## Perintah 1
Jawablah pertanyaan berikut berdasarkan teks tentang Wali Songo.
(a) Apa arti "Walisongo"?
(b) Di mana makam Maulana Malik Ibrahim kini berada?
(c) Dengan nama apa Sunan Ampel dikenal di masa kecilnya?
## Perintah 2
Tuliskan kembali dengan tepat bagian teks tentang Wali Songo dari "Ia putera tertua" sampai "(kota Wonokromo sekarang).".

Wali Songo

Komunitas Blogger Wajo

WALI SONGO
“Walisongo” berarti sembilan orang wali”
Mereka adalah Maulana Malik Ibrahim, Sunan Ampel, Sunan Giri, Sunan Bonang, Sunan Dradjad, Sunan Kalijaga, Sunan Kudus, Sunan Muria, serta Sunan Gunung Jati. Mereka tidak hidup pada saat yang persis bersamaan. Namun satu sama lain mempunyai keterkaitan erat, bila tidak dalam ikatan darah juga dalam hubungan guru-murid
1.    Maulana Malik Ibrahim

Nama aslinya adalah Maulana Malik Ibrahim, wafat di Gresik, 12 Raiul awal 822/8 April 1419). Salah seorang dari wali songo yang di yakini sebagai pelopor penyebaran Islam di Jawa. Ia juga di kenal dengan nama Maulana Maghribi atau Syekh Maghrib, karena di duga berasal dari wilayah Maghribi, Afika Utara. Akan tetapi, masyarakat umum di Jawa lebih mengenalnya sebagai Sunan Gresik, karena tempat tinggal untuk menyiarkan agama Islam dan pemakamannya berada di daerah Gresik. Beliau menyebarkan agama Islam di Gresik dan sekitarnya.
 Metode dakwah yang beliau terapkan cukup unik dan tepat, yaitu dengan membuka warung untuk berjualan kebutuhan sehari-hari dengan harga murah, juga mengadakan pengobatan gratis. Beliau juga membangun msjid dan pondok pesantren di dusun Pesucian, sekitar 9 km utara Kota Gresikpada tahun 801  H/1392 M.
Beliau mencoba merangkul masyarakat bawah, yaitu kasta terendahdalam budaya Hindu. Metode ini ternyata berhasil, terbuktisedikit demi sedikit masjid yang di bangun beliau ramai di kunjungi warga yang sudah memeluk agama Islam. Dan Islam pun berkembang di pulau Jawa, bahkan di daerah-daerah Nusantara. Selesai membangun dan menata pondokan tempat belajar agama di Leran, tahun 1419 M Maulana Malik Ibrahim wafat. Makamnya kini terdapat di kampung Gapura, Gresik, Jawa Timur
2.    Sunan Ampel

Ia putera tertua Maulana Malik Ibrahim. Menurut Babad Tanah Jawi dan Silsilah Sunan Kudus, di masa kecilnya ia dikenal dengan nama Raden Rahmat. Ia lahir di Campa pada 1401 Masehi. Nama Ampel sendiri, diidentikkan dengan nama tempat dimana ia lama bermukim. Di daerah Ampel atau Ampel Denta, wilayah yang kini menjadi bagian dari Surabaya (kota Wonokromo sekarang).

## Baris yang Ditampilkan
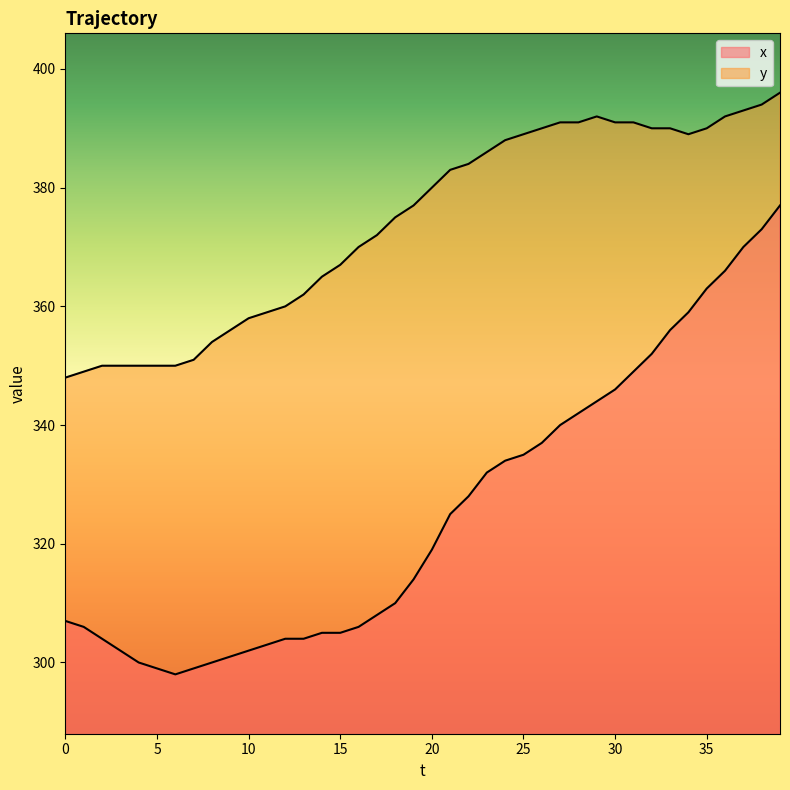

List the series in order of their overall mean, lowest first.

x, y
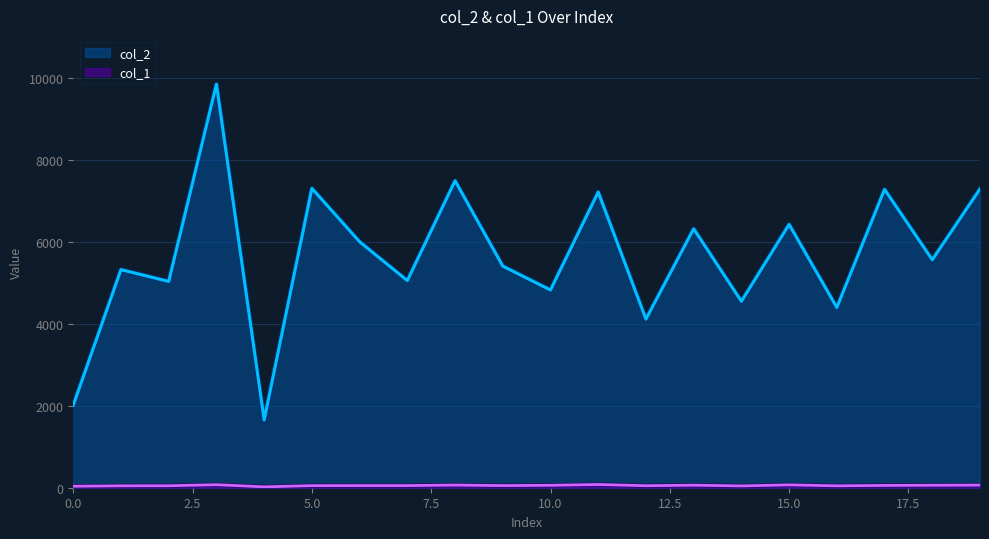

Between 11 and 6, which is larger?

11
---
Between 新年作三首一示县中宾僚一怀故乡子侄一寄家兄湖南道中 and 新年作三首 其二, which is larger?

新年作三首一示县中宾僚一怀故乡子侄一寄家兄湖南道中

## Jawaban Tertulis 1
(a) Sembilan orang wali.
(b) Di kampung Gapura, Gresik, Jawa Timur.
(c) Raden Rahmat.

## Jawaban Tertulis 2
Ia putera tertua Maulana Malik Ibrahim. Menurut Babad Tanah Jawi dan Silsilah Sunan Kudus, di masa kecilnya ia dikenal dengan nama Raden Rahmat. Ia lahir di Campa pada 1401 Masehi. Nama Ampel sendiri, diidentikkan dengan nama tempat dimana ia lama bermukim. Di daerah Ampel atau Ampel Denta, wilayah yang kini menjadi bagian dari Surabaya (kota Wonokromo sekarang).